### 抜粋本文 ###

まぶしい、目が乾く、目を開けていられない、目の周囲がピクピク動くといった症状が現れる。左右両方に発症し、進行性である。重症の場合、完全に目が開けられない状態となる為、視力があるにも拘らず生活上は盲目と等しくなることがある。ドライアイ、眼部ミオキミア、眼部チック、といった疾患と間違えやすい。

けいれん、という名称から痙攣が起きている状態と思われがちだが、必ずしも痙攣が起きているとは限らない為、ドライアイとの鑑別は重要である。

疫学[編集]

中高年に発症することが多く、男女比では1:2〜3と女性が多い。また、ごくまれではあるが、20代の方でも発症することがある。[要出典]

患者数[編集]

日本国内には、推計20~30万人の患者がいるとされる。[1]

原因[編集]

1 出産時の外傷(おそらくは酸素欠乏)

###

取り組む課題.
- A) 次の(i)〜(iii)が抜粋本文の内容と合っているかを、それぞれ「はい」か「いいえ」で答え、決め手となる本文の語句をそのまま引用してください。(i) 症状は片目だけに現れる。(ii) 男性より女性に多く発症する。(iii) 日本国内の患者数は推計20~30万人とされる。
- B) 抜粋本文の「けいれん、という名称から痙攣」から「1 出産時の外傷(おそらくは酸素欠乏)」までをすべて、一字も変えずに書き写してください。

### 掲載一覧 ###

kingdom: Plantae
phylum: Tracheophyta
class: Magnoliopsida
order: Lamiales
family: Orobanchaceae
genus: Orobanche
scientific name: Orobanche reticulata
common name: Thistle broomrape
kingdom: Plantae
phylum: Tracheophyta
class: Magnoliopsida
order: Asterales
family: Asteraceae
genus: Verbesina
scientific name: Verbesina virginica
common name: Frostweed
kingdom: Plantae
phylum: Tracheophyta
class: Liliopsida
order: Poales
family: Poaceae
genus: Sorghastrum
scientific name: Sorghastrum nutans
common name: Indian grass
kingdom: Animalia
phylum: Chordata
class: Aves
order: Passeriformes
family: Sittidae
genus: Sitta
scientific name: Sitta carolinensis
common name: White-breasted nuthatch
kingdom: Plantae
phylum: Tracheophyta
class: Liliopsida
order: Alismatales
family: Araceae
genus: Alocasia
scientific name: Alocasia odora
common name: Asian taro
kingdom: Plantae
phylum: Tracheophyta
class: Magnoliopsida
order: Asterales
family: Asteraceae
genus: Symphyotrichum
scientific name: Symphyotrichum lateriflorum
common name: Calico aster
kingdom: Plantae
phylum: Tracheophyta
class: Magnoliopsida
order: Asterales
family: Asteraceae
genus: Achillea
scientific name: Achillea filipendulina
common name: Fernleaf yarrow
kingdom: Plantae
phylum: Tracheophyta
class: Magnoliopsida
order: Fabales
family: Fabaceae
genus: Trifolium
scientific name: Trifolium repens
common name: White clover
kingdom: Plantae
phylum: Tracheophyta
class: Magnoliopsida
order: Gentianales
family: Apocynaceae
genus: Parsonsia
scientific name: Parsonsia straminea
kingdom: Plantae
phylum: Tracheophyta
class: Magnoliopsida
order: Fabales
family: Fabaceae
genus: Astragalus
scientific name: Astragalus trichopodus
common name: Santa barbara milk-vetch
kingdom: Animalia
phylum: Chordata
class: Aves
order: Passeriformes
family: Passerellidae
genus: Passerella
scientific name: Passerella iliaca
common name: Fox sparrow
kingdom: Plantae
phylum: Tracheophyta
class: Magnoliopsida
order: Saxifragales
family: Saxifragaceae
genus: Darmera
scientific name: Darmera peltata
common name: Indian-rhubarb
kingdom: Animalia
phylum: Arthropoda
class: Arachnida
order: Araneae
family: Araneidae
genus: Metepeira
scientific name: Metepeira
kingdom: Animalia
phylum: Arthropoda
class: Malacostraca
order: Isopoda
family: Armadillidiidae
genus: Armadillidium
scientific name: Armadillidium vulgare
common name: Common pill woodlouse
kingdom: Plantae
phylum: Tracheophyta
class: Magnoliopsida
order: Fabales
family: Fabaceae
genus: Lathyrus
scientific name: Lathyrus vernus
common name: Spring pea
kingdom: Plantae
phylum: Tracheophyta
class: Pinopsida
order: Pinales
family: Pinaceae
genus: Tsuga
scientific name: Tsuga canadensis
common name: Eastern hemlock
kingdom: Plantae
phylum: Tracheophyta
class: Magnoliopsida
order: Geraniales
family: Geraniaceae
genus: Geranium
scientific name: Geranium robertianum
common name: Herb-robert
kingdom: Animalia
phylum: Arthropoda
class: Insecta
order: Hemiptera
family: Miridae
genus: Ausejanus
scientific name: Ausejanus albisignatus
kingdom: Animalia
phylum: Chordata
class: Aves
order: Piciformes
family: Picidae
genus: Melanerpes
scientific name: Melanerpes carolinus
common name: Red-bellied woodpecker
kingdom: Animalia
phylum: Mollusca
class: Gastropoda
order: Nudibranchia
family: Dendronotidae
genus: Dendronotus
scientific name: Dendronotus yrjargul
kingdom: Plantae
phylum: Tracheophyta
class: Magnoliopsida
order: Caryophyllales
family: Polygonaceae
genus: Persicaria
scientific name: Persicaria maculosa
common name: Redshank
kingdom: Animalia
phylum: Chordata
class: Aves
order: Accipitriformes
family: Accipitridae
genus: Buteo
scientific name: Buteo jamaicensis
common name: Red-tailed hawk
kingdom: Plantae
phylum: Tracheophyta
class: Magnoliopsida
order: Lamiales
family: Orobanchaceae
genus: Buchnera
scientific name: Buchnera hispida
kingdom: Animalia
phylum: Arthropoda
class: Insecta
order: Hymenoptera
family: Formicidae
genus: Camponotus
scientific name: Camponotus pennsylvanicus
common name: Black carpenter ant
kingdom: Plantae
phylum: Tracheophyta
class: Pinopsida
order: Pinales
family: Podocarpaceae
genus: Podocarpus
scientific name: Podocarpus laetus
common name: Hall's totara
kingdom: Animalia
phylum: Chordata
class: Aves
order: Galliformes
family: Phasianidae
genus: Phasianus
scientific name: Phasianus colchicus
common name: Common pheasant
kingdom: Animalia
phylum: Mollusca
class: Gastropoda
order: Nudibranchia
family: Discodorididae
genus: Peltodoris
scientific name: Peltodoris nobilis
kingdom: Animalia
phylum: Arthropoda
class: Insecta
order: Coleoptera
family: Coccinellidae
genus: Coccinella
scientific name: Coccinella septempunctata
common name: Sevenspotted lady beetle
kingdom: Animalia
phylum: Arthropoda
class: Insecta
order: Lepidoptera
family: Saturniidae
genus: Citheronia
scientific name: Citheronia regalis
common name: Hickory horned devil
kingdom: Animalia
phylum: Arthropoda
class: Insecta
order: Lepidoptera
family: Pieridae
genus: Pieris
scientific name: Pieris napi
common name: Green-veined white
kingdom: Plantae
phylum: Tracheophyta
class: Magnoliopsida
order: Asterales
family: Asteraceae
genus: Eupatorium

###

解答.
- A)
(i) いいえ。「左右両方に発症し、進行性である。」
(ii) はい。「男女比では1:2〜3と女性が多い。」
(iii) はい。「日本国内には、推計20~30万人の患者がいるとされる。」

- B)
けいれん、という名称から痙攣が起きている状態と思われがちだが、必ずしも痙攣が起きているとは限らない為、ドライアイとの鑑別は重要である。

疫学[編集]

中高年に発症することが多く、男女比では1:2〜3と女性が多い。また、ごくまれではあるが、20代の方でも発症することがある。[要出典]

患者数[編集]

日本国内には、推計20~30万人の患者がいるとされる。[1]

原因[編集]

1 出産時の外傷(おそらくは酸素欠乏)